Through the line with "other. Among the children a common likeness" and starting from the first line, return the records below word for word, with pictures left out.

━━━ PROVIDED ENTRIES ━━━

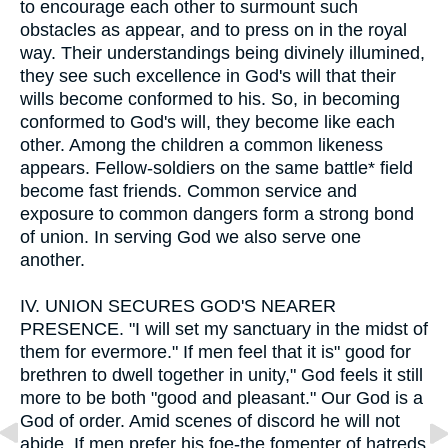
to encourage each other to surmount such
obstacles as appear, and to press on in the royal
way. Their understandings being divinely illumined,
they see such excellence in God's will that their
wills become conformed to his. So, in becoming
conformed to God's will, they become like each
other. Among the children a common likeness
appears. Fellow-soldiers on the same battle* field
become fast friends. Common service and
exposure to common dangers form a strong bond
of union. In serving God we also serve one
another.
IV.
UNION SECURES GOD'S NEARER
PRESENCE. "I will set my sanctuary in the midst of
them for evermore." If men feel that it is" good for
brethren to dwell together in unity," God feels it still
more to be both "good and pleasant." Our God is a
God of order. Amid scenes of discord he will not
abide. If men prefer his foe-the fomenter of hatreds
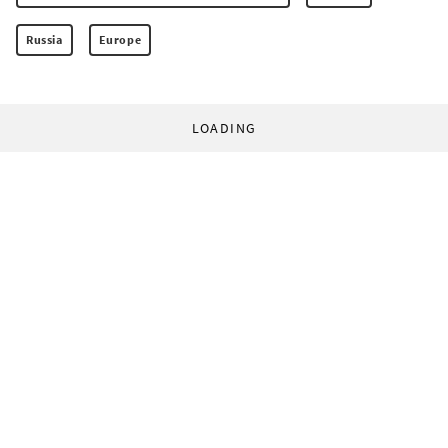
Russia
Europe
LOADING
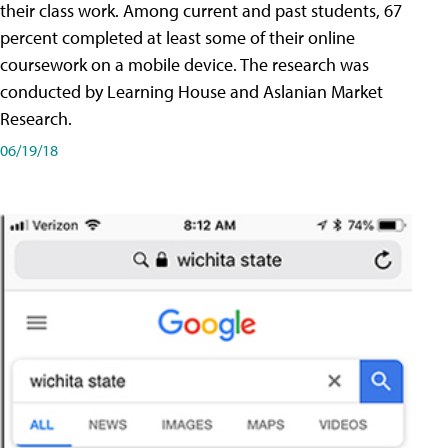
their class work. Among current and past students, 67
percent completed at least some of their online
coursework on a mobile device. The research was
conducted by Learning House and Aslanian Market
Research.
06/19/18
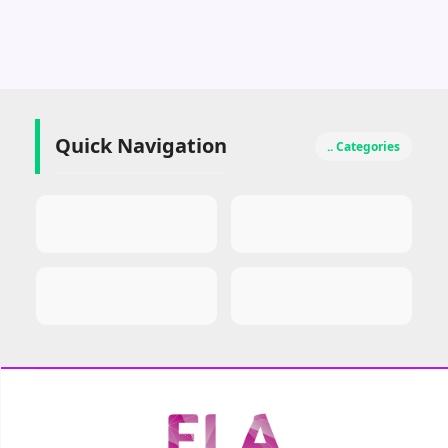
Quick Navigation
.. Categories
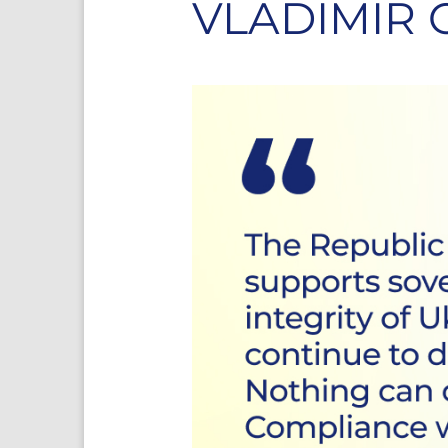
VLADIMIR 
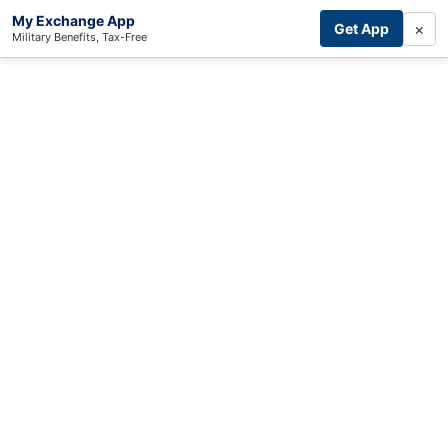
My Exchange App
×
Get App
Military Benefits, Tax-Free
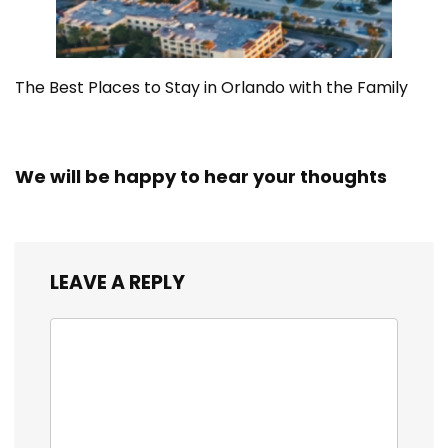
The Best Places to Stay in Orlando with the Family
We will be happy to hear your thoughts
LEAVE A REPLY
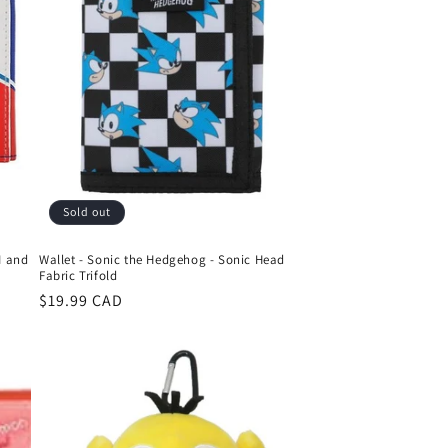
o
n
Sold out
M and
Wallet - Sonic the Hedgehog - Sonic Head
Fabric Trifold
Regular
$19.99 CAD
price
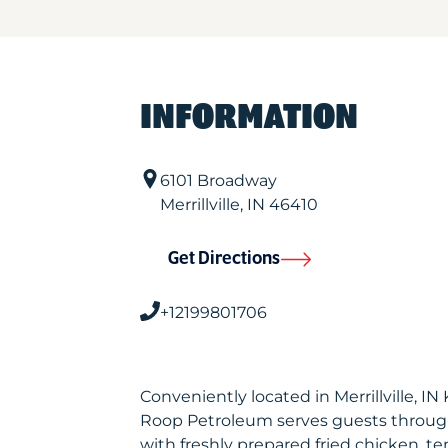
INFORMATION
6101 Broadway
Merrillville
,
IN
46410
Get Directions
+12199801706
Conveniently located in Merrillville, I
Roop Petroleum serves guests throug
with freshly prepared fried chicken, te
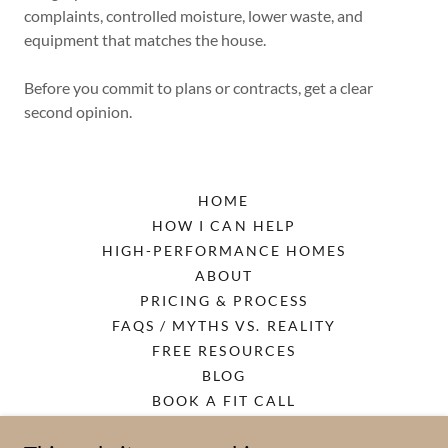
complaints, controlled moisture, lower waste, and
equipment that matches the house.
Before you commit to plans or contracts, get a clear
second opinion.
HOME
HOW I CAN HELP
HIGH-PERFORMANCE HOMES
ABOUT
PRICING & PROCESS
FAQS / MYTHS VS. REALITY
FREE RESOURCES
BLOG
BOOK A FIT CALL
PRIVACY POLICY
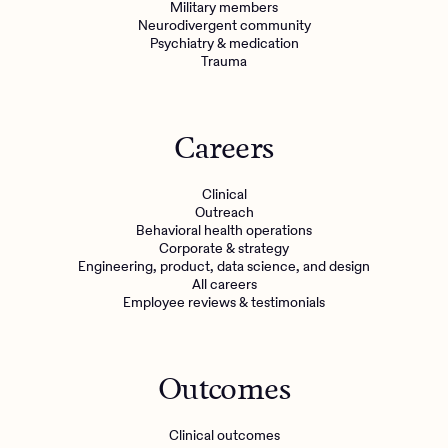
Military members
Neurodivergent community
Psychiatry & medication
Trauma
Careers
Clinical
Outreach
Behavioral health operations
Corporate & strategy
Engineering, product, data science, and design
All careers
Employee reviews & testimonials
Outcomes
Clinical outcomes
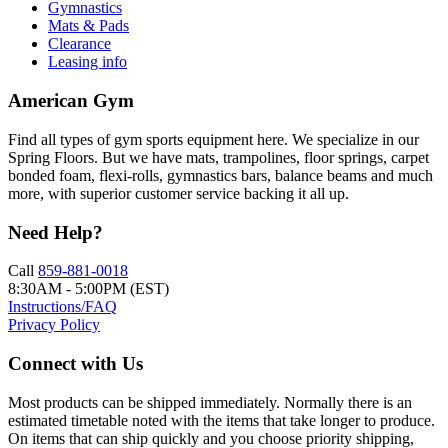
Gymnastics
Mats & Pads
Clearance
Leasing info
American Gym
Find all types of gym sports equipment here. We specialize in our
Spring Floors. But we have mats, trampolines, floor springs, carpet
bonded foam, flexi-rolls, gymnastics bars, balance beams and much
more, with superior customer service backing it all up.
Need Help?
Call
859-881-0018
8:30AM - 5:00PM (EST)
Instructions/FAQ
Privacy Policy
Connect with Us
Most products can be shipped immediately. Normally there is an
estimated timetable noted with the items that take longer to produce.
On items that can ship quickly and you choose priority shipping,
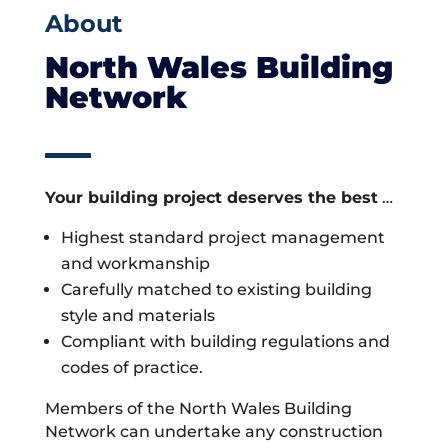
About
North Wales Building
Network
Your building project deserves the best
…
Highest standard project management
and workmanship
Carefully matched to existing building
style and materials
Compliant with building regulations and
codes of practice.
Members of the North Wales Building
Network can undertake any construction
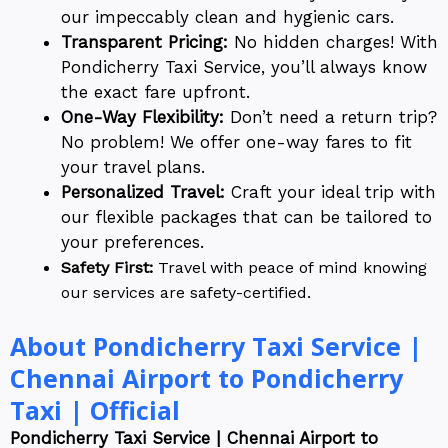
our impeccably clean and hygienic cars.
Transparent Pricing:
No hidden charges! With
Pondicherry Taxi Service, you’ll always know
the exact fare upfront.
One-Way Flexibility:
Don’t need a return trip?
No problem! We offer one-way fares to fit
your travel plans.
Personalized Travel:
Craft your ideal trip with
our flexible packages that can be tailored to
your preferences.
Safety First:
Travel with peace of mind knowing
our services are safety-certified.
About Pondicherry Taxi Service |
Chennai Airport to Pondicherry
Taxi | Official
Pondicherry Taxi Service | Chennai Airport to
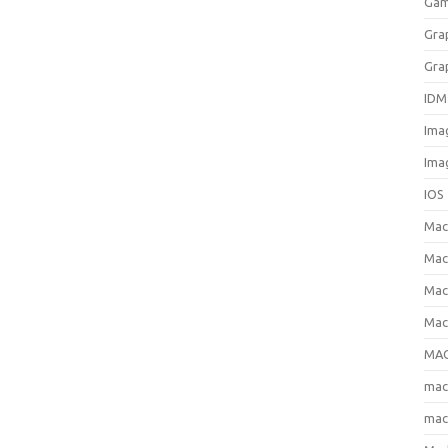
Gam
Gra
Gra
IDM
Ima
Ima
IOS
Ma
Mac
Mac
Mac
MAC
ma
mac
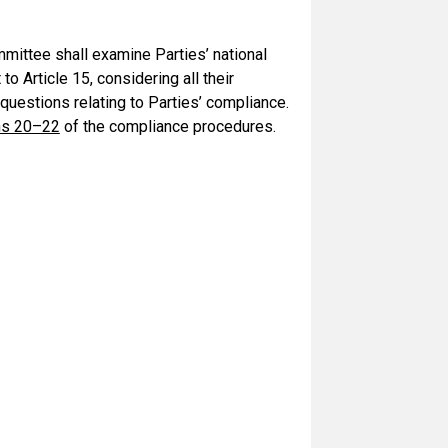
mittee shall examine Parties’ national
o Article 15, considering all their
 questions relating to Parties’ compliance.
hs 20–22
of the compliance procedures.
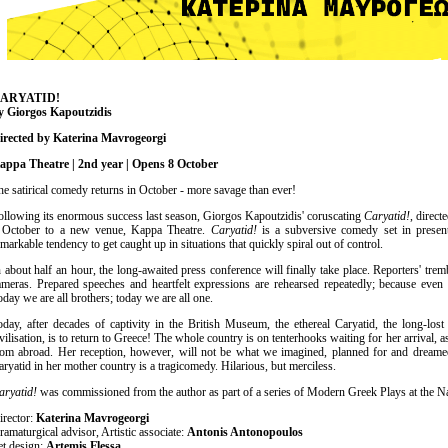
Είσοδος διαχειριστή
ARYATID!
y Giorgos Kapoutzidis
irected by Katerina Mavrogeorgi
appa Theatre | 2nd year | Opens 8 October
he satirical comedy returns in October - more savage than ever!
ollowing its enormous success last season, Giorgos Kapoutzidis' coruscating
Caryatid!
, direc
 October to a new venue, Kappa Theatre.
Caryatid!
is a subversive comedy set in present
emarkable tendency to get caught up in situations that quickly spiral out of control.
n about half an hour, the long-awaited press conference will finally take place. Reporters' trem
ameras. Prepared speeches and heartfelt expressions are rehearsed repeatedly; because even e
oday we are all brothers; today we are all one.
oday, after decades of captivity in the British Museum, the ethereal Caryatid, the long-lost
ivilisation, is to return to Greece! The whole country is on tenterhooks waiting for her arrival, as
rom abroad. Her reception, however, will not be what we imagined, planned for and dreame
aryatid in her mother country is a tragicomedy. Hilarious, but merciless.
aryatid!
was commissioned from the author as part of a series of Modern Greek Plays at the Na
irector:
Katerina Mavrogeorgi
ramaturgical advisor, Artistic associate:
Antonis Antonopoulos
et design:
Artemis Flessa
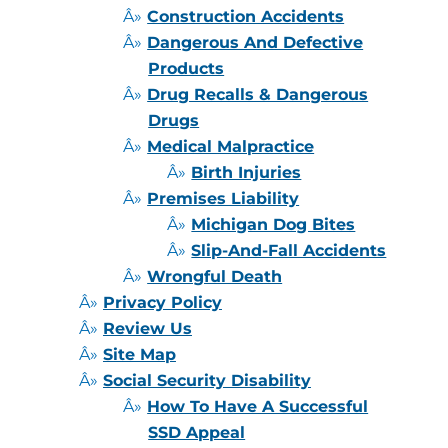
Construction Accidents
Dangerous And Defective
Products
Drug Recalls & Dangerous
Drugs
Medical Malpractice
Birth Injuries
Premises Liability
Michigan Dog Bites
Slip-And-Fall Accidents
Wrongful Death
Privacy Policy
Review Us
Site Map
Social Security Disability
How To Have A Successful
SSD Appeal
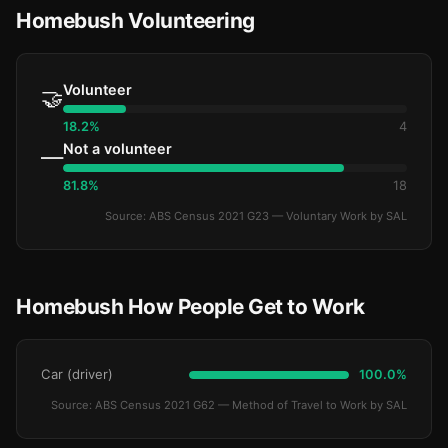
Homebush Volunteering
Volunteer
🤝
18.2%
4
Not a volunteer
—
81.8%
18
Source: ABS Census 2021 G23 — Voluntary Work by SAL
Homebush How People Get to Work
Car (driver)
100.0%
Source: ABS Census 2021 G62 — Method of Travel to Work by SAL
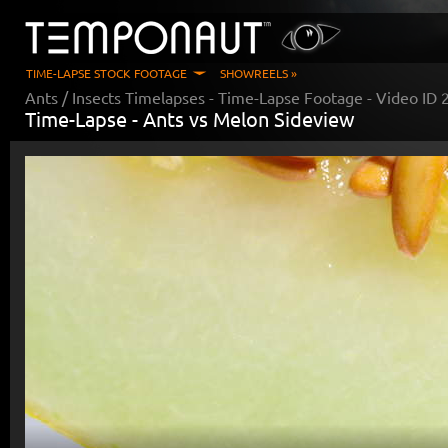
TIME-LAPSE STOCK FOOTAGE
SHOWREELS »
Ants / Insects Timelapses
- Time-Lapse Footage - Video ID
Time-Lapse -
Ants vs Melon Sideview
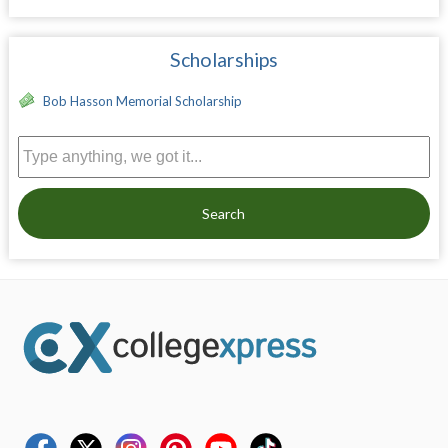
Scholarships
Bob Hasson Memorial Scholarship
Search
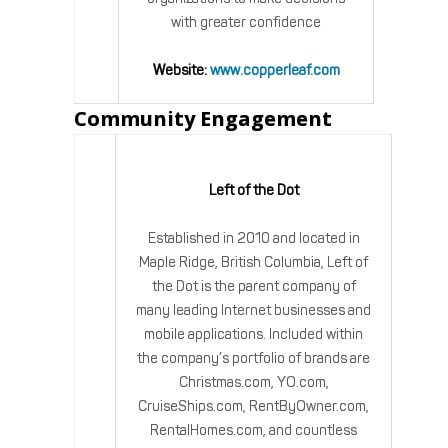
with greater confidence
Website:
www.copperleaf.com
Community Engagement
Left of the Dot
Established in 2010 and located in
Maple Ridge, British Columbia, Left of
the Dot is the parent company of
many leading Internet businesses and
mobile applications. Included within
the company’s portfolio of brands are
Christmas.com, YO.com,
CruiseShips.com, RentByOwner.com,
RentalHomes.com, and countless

━━━

> [SOLUTION TO THIS PROBLEM]
to encourage each other to surmount such
obstacles as appear, and to press on in the royal
way. Their understandings being divinely illumined,
they see such excellence in God's will that their
wills become conformed to his. So, in becoming
conformed to God's will, they become like each
other. Among the children a common likeness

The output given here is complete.